Who is the most important person in your dealership? Every time I ask this question I get different answers ranging from the dealer, to various members of management, or even that top salesperson tearing up the sales board, but very rarely – if ever – do I get the right answer.
Why? Because most don’t even think about this employee who is typically the lowest paid, perhaps youngest, and, to top it off, is quite often a part-time employee.
So, who is it? It’s your receptionist! Wait – what?? Why am I telling you that your receptionist is the most important person in your dealership?
Your receptionist is the first point of contact for many of your customers. In fact, your receptionist touches more customers than your entire dealership staff COMBINED on a day-to-day basis. Their attitude and how they handle those customers can easily influence whether customers choose your dealership to buy their vehicle, or your competition.
The receptionist can be welcoming or can irritate people and cause them to go elsewhere. Far too often their duties are carried out in a mechanical manner no different from a switchboard operator – “How may I direct your call?” — transfer and on to the next call. Sadly, what happens with the customer after they first pick up the call matters little to many receptionists– for the simple reason that they have already moved on to the next caller. They are just not INVESTED IN THE OUTCOME OF THE CALL!
Think about it. Have you ever called a dealership trying to reach someone only to have the receptionist transfer the call, have no one pick up, and the phone keeps ringing back to the receptionist, who just keeps transferring it back to the line that keeps ringing – never to be answered? The customer gets lost in the abyss of phone transfer hell.
The dealership most likely ends up with an irritated (and perhaps ex) customer — or loses a sale. All because the receptionist does not make a real effort to get someone to assist the customer. All that money your dealership spent to get that customer to call in the first place, or to get their service business. You might as well have just burned it.
Here’s a freebie: Consider adding bonuses to the receptionist’s sales plan based on unit and repair order volume. All of a sudden, the receptionist is invested in the outcome of the call because any failure to ensure that customer is helped hurts his or her personal paycheck. Per NADA, dealers spend upwards of $640 to acquire a new customer… Is a $5 spiff per unit sold or completed RO really going to affect that? No! In fact, that $5 may actually save you a sale or service RO.

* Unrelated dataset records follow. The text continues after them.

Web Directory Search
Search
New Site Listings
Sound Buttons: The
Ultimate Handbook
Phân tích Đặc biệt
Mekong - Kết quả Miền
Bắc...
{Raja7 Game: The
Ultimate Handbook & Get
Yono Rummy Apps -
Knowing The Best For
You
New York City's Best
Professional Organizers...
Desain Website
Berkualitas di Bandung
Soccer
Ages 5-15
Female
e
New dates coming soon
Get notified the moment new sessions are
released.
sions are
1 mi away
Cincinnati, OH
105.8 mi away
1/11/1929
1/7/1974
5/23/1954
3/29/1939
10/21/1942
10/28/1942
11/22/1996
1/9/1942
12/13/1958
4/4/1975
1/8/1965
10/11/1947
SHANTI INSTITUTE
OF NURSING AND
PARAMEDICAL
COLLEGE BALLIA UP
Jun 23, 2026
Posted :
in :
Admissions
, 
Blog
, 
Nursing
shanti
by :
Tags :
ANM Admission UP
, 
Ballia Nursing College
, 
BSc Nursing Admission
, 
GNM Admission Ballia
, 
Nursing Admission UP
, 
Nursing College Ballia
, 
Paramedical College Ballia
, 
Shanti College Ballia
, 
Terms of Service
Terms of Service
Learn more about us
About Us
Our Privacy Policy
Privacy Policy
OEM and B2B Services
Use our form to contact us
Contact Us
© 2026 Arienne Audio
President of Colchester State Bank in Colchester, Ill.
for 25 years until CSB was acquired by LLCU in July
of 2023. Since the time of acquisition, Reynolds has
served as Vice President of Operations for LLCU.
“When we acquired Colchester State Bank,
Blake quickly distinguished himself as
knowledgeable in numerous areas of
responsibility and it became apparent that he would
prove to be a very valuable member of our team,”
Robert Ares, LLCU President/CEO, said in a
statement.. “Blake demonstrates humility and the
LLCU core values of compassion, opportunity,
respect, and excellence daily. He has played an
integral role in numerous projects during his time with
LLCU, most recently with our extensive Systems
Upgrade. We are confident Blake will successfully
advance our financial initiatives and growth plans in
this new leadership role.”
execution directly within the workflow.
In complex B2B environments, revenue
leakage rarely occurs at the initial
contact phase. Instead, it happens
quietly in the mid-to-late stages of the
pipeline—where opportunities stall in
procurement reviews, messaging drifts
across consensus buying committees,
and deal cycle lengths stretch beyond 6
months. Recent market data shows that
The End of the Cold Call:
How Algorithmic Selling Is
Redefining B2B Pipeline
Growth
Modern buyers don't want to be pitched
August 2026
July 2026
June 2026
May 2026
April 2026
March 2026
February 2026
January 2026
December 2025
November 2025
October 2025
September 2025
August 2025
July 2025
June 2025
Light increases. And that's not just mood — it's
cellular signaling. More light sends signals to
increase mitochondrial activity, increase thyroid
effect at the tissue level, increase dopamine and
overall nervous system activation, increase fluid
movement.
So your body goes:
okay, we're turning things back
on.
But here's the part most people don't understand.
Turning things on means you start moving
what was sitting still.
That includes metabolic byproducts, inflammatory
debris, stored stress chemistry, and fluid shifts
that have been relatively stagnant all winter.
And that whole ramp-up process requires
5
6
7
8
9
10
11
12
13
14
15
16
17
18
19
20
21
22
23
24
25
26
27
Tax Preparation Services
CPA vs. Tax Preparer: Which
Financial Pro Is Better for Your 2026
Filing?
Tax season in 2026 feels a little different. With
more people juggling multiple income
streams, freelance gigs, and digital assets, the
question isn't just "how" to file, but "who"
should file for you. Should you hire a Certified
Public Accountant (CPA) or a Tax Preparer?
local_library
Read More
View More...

Take care of your receptionist and ensure that they understand the importance of taking control of every call and that every customer receives assistance. If that means the receptionist needs to page people, call their cell phones or hit a darn gong to get someone, so be it. In the end, you’ll know that your customers are being taken care of and that you’re not losing business – sales or service – simply because the customer could not get through to someone on the phone.